FILE - Somalis are seen leaving the Somali capital Mogadishu, due to hunger, for a refugee camp.
FILE - Somalis are seen leaving the Somali capital Mogadishu, due to hunger, for a refugee camp.

Somalia is the only country to have suffered two famines in recent history. Its farming and livestock industries are strong but political turmoil and ongoing violence leave populations vulnerable to food insecurity.

In some ways, Kassim Abdikadir is lucky. He works on farms around Afgooye, near Mogadishu, and earns money he can use at the local market. And when he goes to that market, there is food in the stalls.

But in Somalia, as in many food-insecure countries, the story is never quite that simple.

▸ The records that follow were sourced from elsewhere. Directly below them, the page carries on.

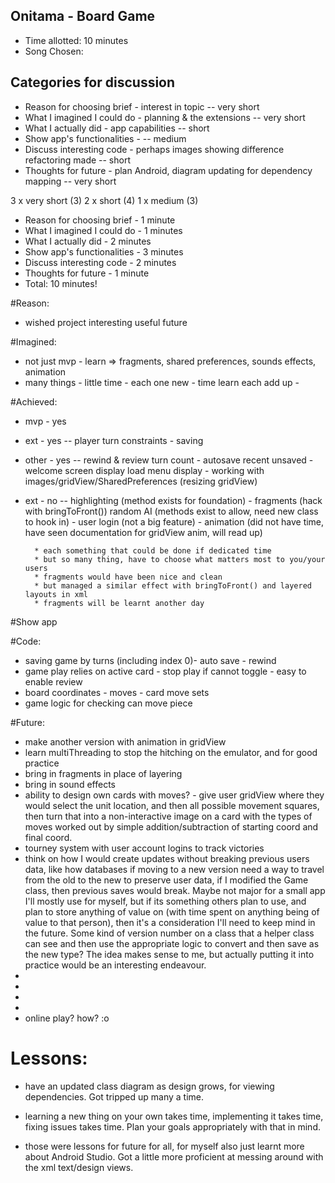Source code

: ## Onitama - Board Game

* Time allotted:  10 minutes
* Song Chosen:    

## Categories for discussion

* Reason for choosing brief   - interest in topic -- very short
* What I imagined I could do  - planning & the extensions -- very short
* What I actually did         - app capabilities -- short
* Show app's functionalities  - -- medium
* Discuss interesting code    - perhaps images showing difference refactoring made -- short
* Thoughts for future         - plan Android, diagram updating for dependency mapping -- very short

3 x very short  (3)
2 x short       (4)
1 x medium      (3)

* Reason for choosing brief   - 1 minute
* What I imagined I could do  - 1 minutes
* What I actually did         - 2 minutes
* Show app's functionalities  - 3 minutes
* Discuss interesting code    - 2 minutes
* Thoughts for future         - 1 minute
* Total: 10 minutes!

#Reason:

* wished project interesting useful future

#Imagined:

* not just mvp - learn => fragments, shared preferences, sounds effects, animation
* many things - little time - each one new - time learn each add up -

#Achieved:

* mvp - yes
* ext - yes -- player turn constraints - saving
* other - yes -- rewind & review turn count - autosave recent unsaved - welcome screen display
      load menu display - working with images/gridView/SharedPreferences (resizing gridView)

* ext - no -- highlighting (method exists for foundation) - fragments (hack with bringToFront())
        random AI (methods exist to allow, need new class to hook in) - user login (not a big feature) - animation (did not have time, have seen documentation for gridView anim, will read up)

        * each something that could be done if dedicated time
        * but so many thing, have to choose what matters most to you/your users
        * fragments would have been nice and clean
        * but managed a similar effect with bringToFront() and layered layouts in xml
        * fragments will be learnt another day

#Show app

#Code:

* saving game by turns (including index 0)- auto save - rewind
* game play relies on active card - stop play if cannot toggle - easy to enable review
* board coordinates - moves - card move sets
* game logic for checking can move piece

#Future:
* make another version with animation in gridView
* learn multiThreading to stop the hitching on the emulator, and for good practice
* bring in fragments in place of layering
* bring in sound effects
* ability to design own cards with moves? - give user gridView where they would select the unit location, and then all possible movement squares, then turn that into a non-interactive image on a card with the types of moves worked out by simple addition/subtraction of starting coord and final coord.
* tourney system with user account logins to track victories
* think on how I would create updates without breaking previous users data, like how databases if moving to a new version need a way to travel from the old to the new to preserve user data, if I modified the Game class, then previous saves would break. Maybe not major for a small app I'll mostly use for myself, but if its something others plan to use, and plan to store anything of value on (with time spent on anything being of value to that person), then it's a consideration I'll need to keep mind in the future. Some kind of version number on a class that a helper class can see and then use the appropriate logic to convert and then save as the new type? The idea makes sense to me, but actually putting it into practice would be an interesting endeavour.
*
*
*
*
* online play? how? :o

# Lessons:

* have an updated class diagram as design grows, for viewing dependencies. Got tripped up many a time.
* learning a new thing on your own takes time, implementing it takes time, fixing issues takes time. Plan your goals appropriately with that in mind.

* those were lessons for future for all, for myself also just learnt more about Android Studio. Got a little more proficient at messing around with the xml text/design views.
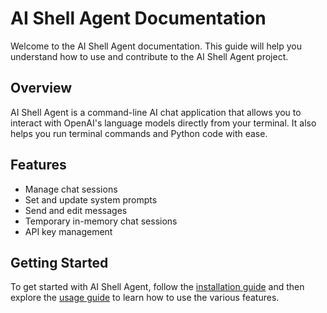 # AI Shell Agent Documentation

Welcome to the AI Shell Agent documentation. This guide will help you understand how to use and contribute to the AI Shell Agent project.

## Overview

AI Shell Agent is a command-line AI chat application that allows you to interact with OpenAI's language models directly from your terminal. It also helps you run terminal commands and Python code with ease.

## Features

- Manage chat sessions
- Set and update system prompts
- Send and edit messages
- Temporary in-memory chat sessions
- API key management

## Getting Started

To get started with AI Shell Agent, follow the [installation guide](installation.md) and then explore the [usage guide](usage.md) to learn how to use the various features.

The price of food in the market is so expensive, says Abdikadir, that he cannot even afford to buy grains to feed his children.

Somalia’s last famine, in 2011, killed an estimated 250,000 people and the United Nations calculates that about three million are still in need of some form of food aid.

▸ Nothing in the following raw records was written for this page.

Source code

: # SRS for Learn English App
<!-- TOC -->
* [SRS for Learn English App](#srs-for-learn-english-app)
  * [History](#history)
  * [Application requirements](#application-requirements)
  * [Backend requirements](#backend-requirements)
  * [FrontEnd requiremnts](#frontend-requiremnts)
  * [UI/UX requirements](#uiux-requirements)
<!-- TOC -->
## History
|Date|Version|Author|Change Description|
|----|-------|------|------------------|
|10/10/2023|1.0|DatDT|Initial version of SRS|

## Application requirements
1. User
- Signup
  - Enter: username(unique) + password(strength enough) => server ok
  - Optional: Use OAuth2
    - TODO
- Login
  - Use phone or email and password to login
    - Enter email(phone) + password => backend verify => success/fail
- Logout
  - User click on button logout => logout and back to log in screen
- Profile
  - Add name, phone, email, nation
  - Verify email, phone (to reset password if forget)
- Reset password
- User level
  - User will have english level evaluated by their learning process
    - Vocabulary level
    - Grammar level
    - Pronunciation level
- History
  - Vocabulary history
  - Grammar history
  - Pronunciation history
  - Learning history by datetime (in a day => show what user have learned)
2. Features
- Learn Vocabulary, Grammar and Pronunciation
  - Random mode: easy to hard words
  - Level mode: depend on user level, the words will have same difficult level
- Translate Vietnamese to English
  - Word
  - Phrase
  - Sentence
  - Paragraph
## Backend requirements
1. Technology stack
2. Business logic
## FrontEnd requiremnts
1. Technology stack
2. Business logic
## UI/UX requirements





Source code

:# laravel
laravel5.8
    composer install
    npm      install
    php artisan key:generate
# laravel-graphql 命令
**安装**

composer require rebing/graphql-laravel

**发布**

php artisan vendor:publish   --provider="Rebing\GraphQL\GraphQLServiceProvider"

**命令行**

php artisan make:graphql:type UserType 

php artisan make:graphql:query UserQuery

Somalia is certainly an arid country, and the rains do sometimes fail. But recently the rains have been normal, and the land is capable of growing crops. In some areas food production is even up, enough that the United Nations is considering buying grain from Somali farmers.

Logistics, access problems

So why is Somalia so chronically food-insecure? World Food Program in Somalia head Laurent Bukera says one reason is simple logistics.

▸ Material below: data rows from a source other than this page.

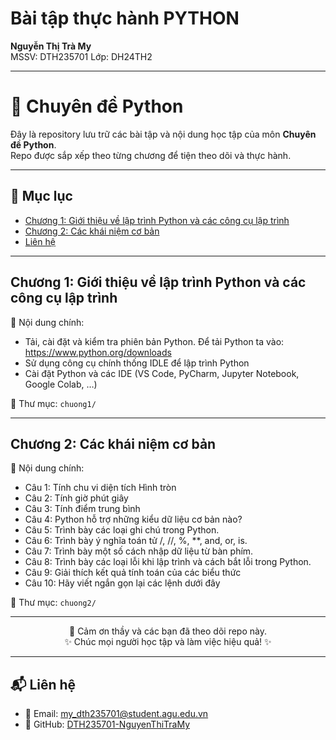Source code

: <p align="center">
  <h1>Bài tập thực hành PYTHON</h1>
  <b>Nguyễn Thị Trà My</b><br>
  MSSV: DTH235701
  Lớp: DH24TH2
</p>

---

# 🐍 Chuyên đề Python

Đây là repository lưu trữ các bài tập và nội dung học tập của môn **Chuyên đề Python**.  
Repo được sắp xếp theo từng chương để tiện theo dõi và thực hành.

---

## 📑 Mục lục
- [Chương 1: Giới thiệu về lập trình Python và các công cụ lập trình](#chương-1-giới-thiệu-về-lập-trình-python-và-các-công-cụ-lập-trình)
- [Chương 2: Các khái niệm cơ bản](#chương-2-các-khái-niệm-cơ-bản)
- [Liên hệ](#liên-hệ)

---

## Chương 1: Giới thiệu về lập trình Python và các công cụ lập trình
🔹 Nội dung chính:
- Tải, cài đặt và kiểm tra phiên bản Python. Để tải Python ta vào: https://www.python.org/downloads  
- Sử dụng công cụ chính thống IDLE để lập trình Python   
- Cài đặt Python và các IDE (VS Code, PyCharm, Jupyter Notebook, Google Colab, …)    

📂 Thư mục: `chuong1/`  

---

## Chương 2: Các khái niệm cơ bản
🔹 Nội dung chính:
- Câu 1: Tính chu vi diện tích Hình tròn   
- Câu 2: Tính giờ phút giây   
- Câu 3: Tính điểm trung bình  
- Câu 4: Python hỗ trợ những kiểu dữ liệu cơ bản nào?   
- Câu 5: Trình bày các loại ghi chú trong Python.
- Câu 6: Trình bày ý nghĩa toán tử /, //, %, **, and, or, is.
- Câu 7: Trình bày một số cách nhập dữ liệu từ bàn phím.
- Câu 8: Trình bày các loại lỗi khi lập trình và cách bắt lỗi trong Python.
- Câu 9: Giải thích kết quả tính toán của các biểu thức
- Câu 10: Hãy viết ngắn gọn lại các lệnh dưới đây  

📂 Thư mục: `chuong2/`  

---
<p align="center">
  🙏 Cảm ơn thầy và các bạn đã theo dõi repo này. <br>
  ✨ Chúc mọi người học tập và làm việc hiệu quả! ✨
</p>

---
## 📬 Liên hệ
- 📧 Email: my_dth235701@student.agu.edu.vn
- 📌 GitHub: [DTH235701-NguyenThiTraMy](https://github.com/DTH235701-NguyenThiTraMy)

“We have productive regions where some sort of harvest can take place. But the movement [from] some of the areas where there is food to other areas where there is no food is cut off by logistical access constraints. We still have a lot in Somalia of supply roads which are cut off,” says Bukera.

Somalia has endured more than 20 years of chaos and violence, and more recently, militants from al-Shabab have blocked major supply ways. Several years of military operations by the national army and African Union forces have reopened some but not all of these critical routes.

Bukera explains that this continues to impact the production of food, because when a country is unstable, farmers are not always able to work.

“Oftentimes [they] have to flee leaving behind all their belongings, leaving behind their animals, cows, goats which can give them milk, but also leaving behind everything they have planted,” says Bukera.

With more than a million people in Somalia internally displaced, they simply do not have access to their land, he adds, and at the moment Somalia only grows about half the food it needs.

Shortages in towns, cities

The result is a shortage of food in towns and cities, where even those with a little income cannot always afford skyrocketing food prices, says Ed Pomfret of Oxfam’s Somalia program.

“In certain cities in Somalia we have seen food prices go up four times when there’s been a conflict happening around it. Even if the market is working, the conflict causes displacement and it does cause difficulties in terms of food supply into the markets,” says Pomfret.

This is not to say that climatic factors do not play a role as well, he adds, as erratic rainfall and encroaching desertification make life more and more difficult for farmers and herders.

But Somalia’s food situation is complex, says Pomfret, and any solution must be multi-faceted.

“Tackling the climate change agenda, making sure that we put in place climate change adaptation measures, and also creating a more peaceful Somalia are all factors that will help reduce the levels of food insecurity,” says Pomfret.

Only if all these factors are addressed, he adds, will Somalia stand a chance of being able to feed itself.